• Recorded information
____

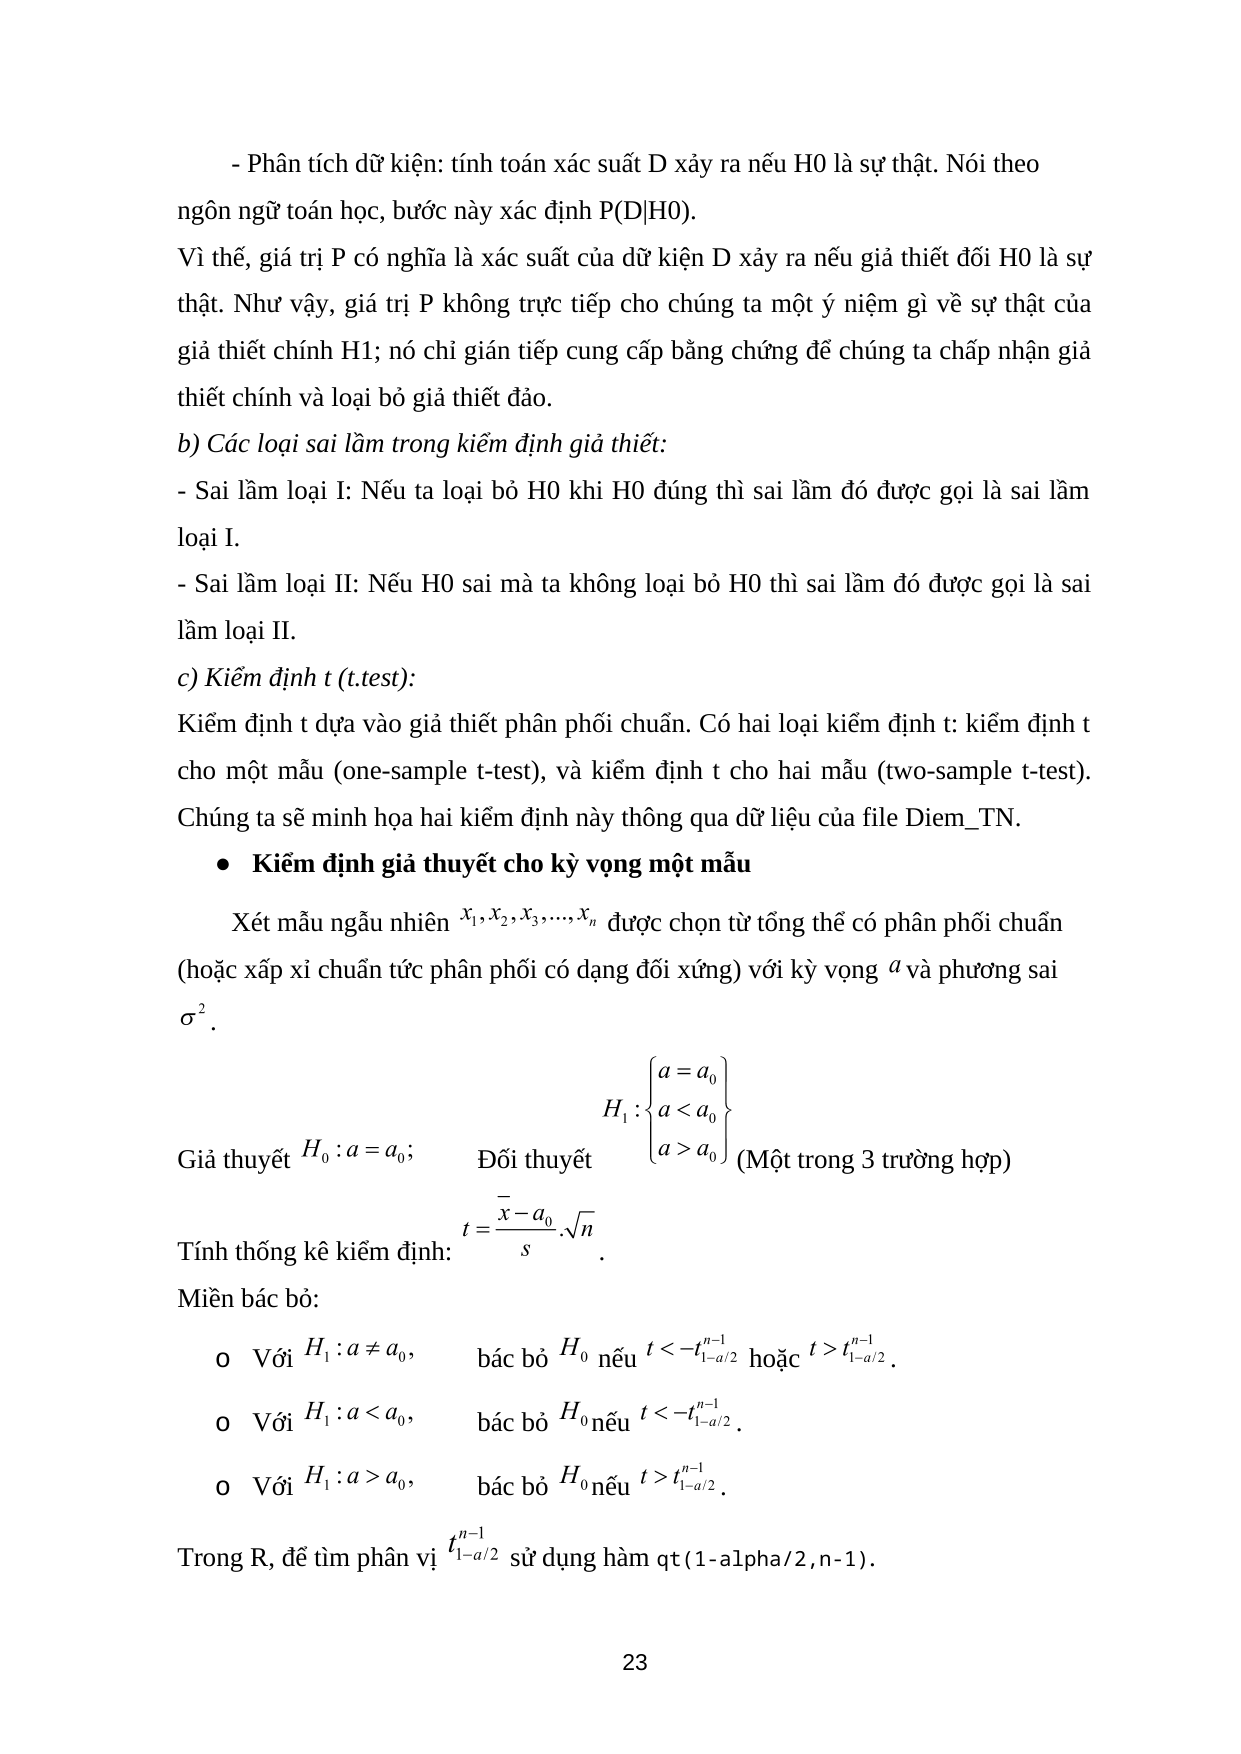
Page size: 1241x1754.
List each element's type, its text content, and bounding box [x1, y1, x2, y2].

picture [444, 1520, 504, 1567]
picture [555, 1330, 592, 1368]
text Tính thống kê kiểm định: . [177, 1190, 1093, 1266]
picture [177, 997, 210, 1031]
picture [637, 1392, 736, 1432]
picture [643, 1328, 743, 1368]
text Trong R, để tìm phân vị sử dụng hàm qt(1-alpha/2,n-1). [177, 1520, 1093, 1572]
text Vì thế, giá trị P có nghĩa là xác suất của dữ kiện D xảy ra nếu giả thiết đối H0 là sự thật. Như vậy, giá trị P không trực tiếp cho chúng ta một ý niệm gì về sự thật của giả thiết chính H1; nó chỉ gián tiếp cung cấp bằng chứng để chúng ta chấp nhận giả thiết chính và loại bỏ giả thiết đảo. [177, 241, 1093, 412]
picture [300, 1393, 418, 1432]
picture [807, 1328, 890, 1368]
picture [555, 1457, 592, 1496]
picture [300, 1457, 418, 1496]
picture [885, 955, 906, 979]
text Giả thuyết Đối thuyết (Một trong 3 trường hợp) [177, 1052, 1093, 1174]
picture [555, 1393, 592, 1432]
text Miền bác bỏ: [177, 1282, 1093, 1313]
text Kiểm định t dựa vào giả thiết phân phối chuẩn. Có hai loại kiểm định t: kiểm định t cho một mẫu (one-sample t-test), và kiểm định t cho hai mẫu (two-sample t-test). Chúng ta sẽ minh họa hai kiểm định này thông qua dữ liệu của file Diem_TN. [177, 708, 1093, 832]
picture [598, 1051, 737, 1169]
picture [459, 1190, 599, 1261]
text c) Kiểm định t (t.test): [177, 661, 1093, 692]
list Với bác bỏ nếu . [214, 1392, 1093, 1439]
list Với bác bỏ nếu hoặc . [214, 1328, 1093, 1376]
text Xét mẫu ngẫu nhiên được chọn từ tổng thể có phân phối chuẩn (hoặc xấp xỉ chuẩn tức phân phối có dạng đối xứng) với kỳ vọng và phương sai . [177, 894, 1093, 1036]
picture [300, 1330, 418, 1368]
text - Sai lầm loại I: Nếu ta loại bỏ H0 khi H0 đúng thì sai lầm đó được gọi là sai lầm loại I. [177, 474, 1093, 552]
list Với bác bỏ nếu . [214, 1456, 1093, 1503]
list Kiểm định giả thuyết cho kỳ vọng một mẫu [214, 848, 1093, 879]
text b) Các loại sai lầm trong kiểm định giả thiết: [177, 428, 1093, 459]
text - Phân tích dữ kiện: tính toán xác suất D xảy ra nếu H0 là sự thật. Nói theo ngôn ngữ toán học, bước này xác định P(D|H0). [177, 148, 1093, 225]
picture [297, 1131, 417, 1169]
text - Sai lầm loại II: Nếu H0 sai mà ta không loại bỏ H0 thì sai lầm đó được gọi là sai lầm loại II. [177, 568, 1093, 645]
picture [637, 1456, 720, 1496]
picture [456, 894, 601, 932]
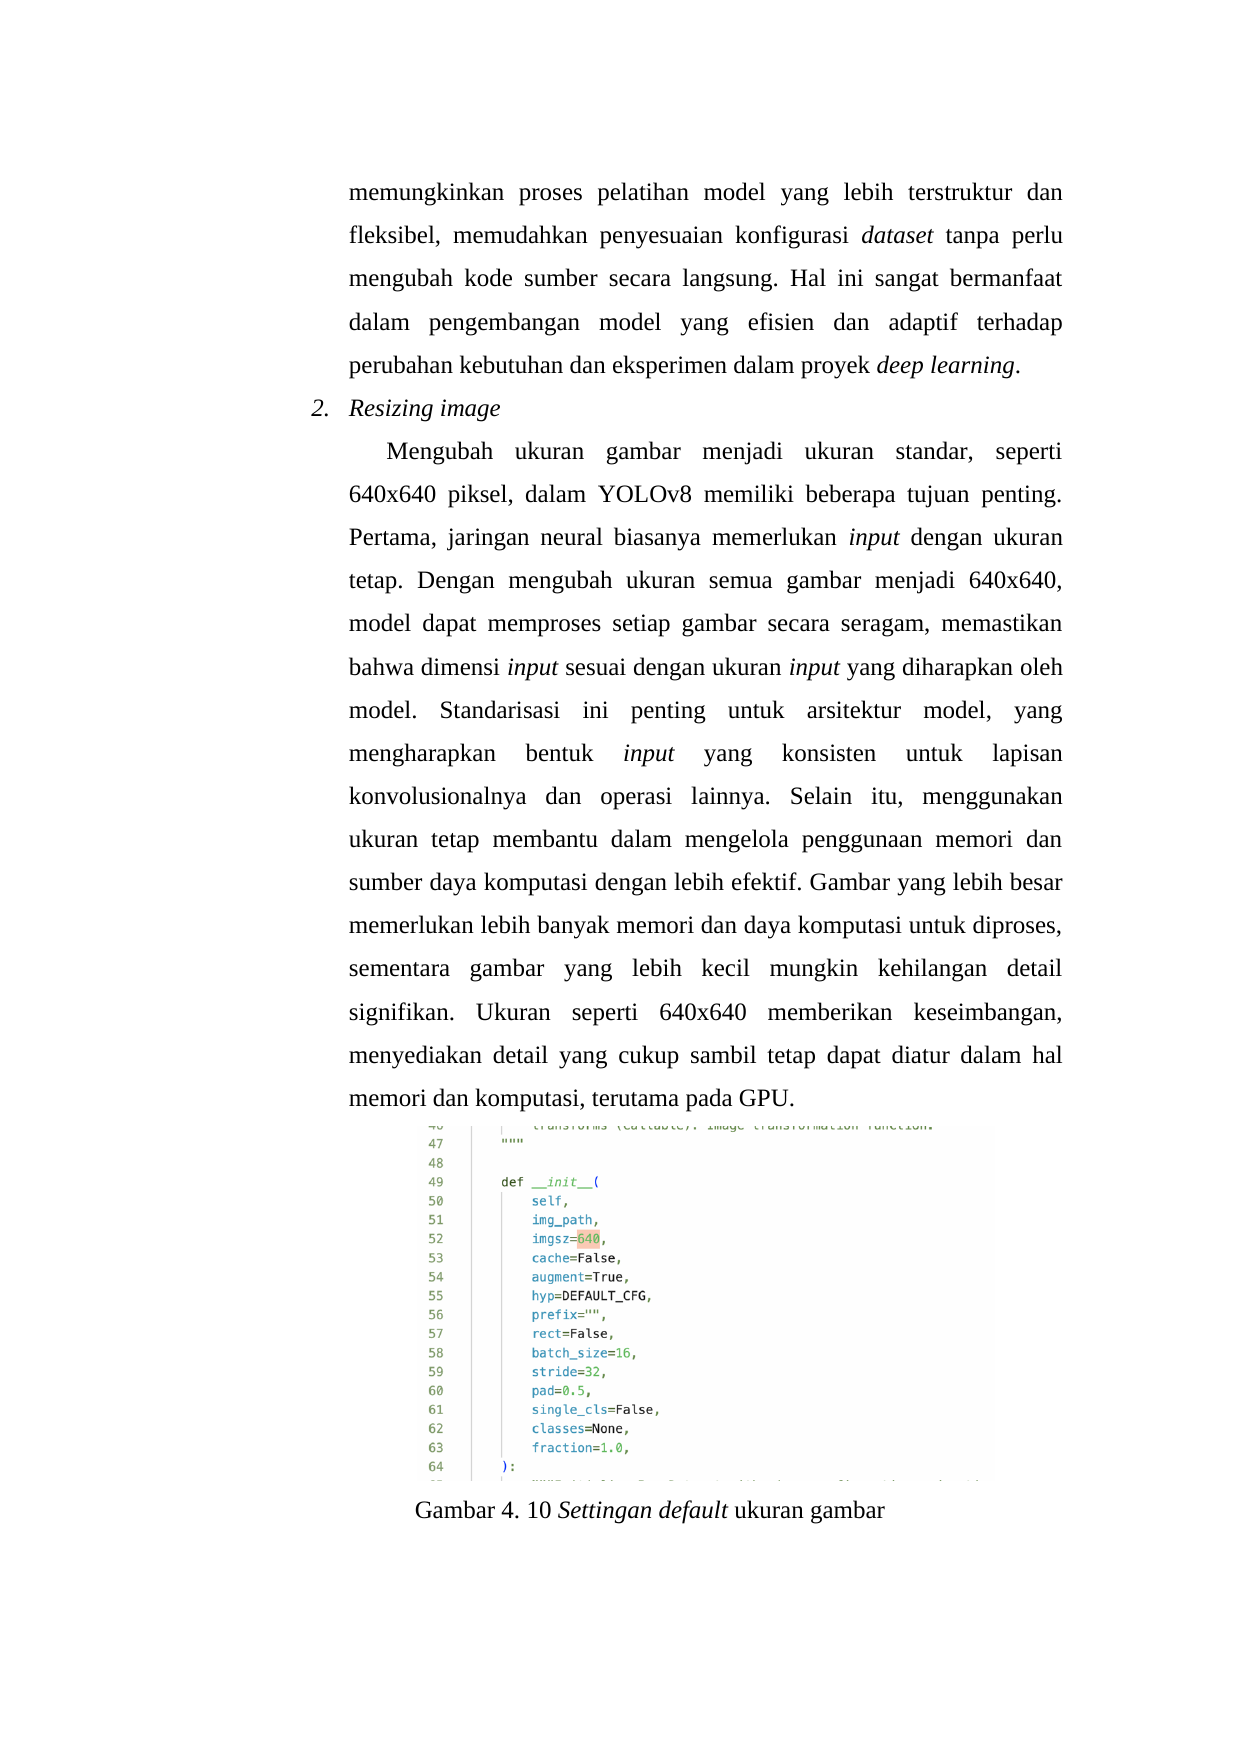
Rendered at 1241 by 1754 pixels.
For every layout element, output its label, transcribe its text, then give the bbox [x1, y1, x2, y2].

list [349, 177, 1063, 378]
picture [416, 1126, 995, 1481]
list Resizing image [311, 393, 1063, 422]
list Mengubah ukuran gambar menjadi ukuran standar, seperti 640x640 piksel, dalam YOLOv8 memiliki beberapa tujuan penting. Pertama, jaringan neural biasanya memerlukan input dengan ukuran tetap. Dengan mengubah ukuran semua gambar menjadi 640x640, model dapat memproses setiap gambar secara seragam, memastikan bahwa dimensi input sesuai dengan ukuran input yang diharapkan oleh model. Standarisasi ini penting untuk arsitektur model, yang mengharapkan bentuk input yang konsisten untuk lapisan konvolusionalnya dan operasi lainnya. Selain itu, menggunakan ukuran tetap membantu dalam mengelola penggunaan memori dan sumber daya komputasi dengan lebih efektif. Gambar yang lebih besar memerlukan lebih banyak memori dan daya komputasi untuk diproses, sementara gambar yang lebih kecil mungkin kehilangan detail signifikan. Ukuran seperti 640x640 memberikan keseimbangan, menyediakan detail yang cukup sambil tetap dapat diatur dalam hal memori dan komputasi, terutama pada GPU. [349, 436, 1063, 1112]
text Gambar 4. 10 Settingan default ukuran gambar [236, 1495, 1063, 1523]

____

• About this task
Only the number is wanted: how many lines in the data include the string "hoặc"?

• Result of the exercise
2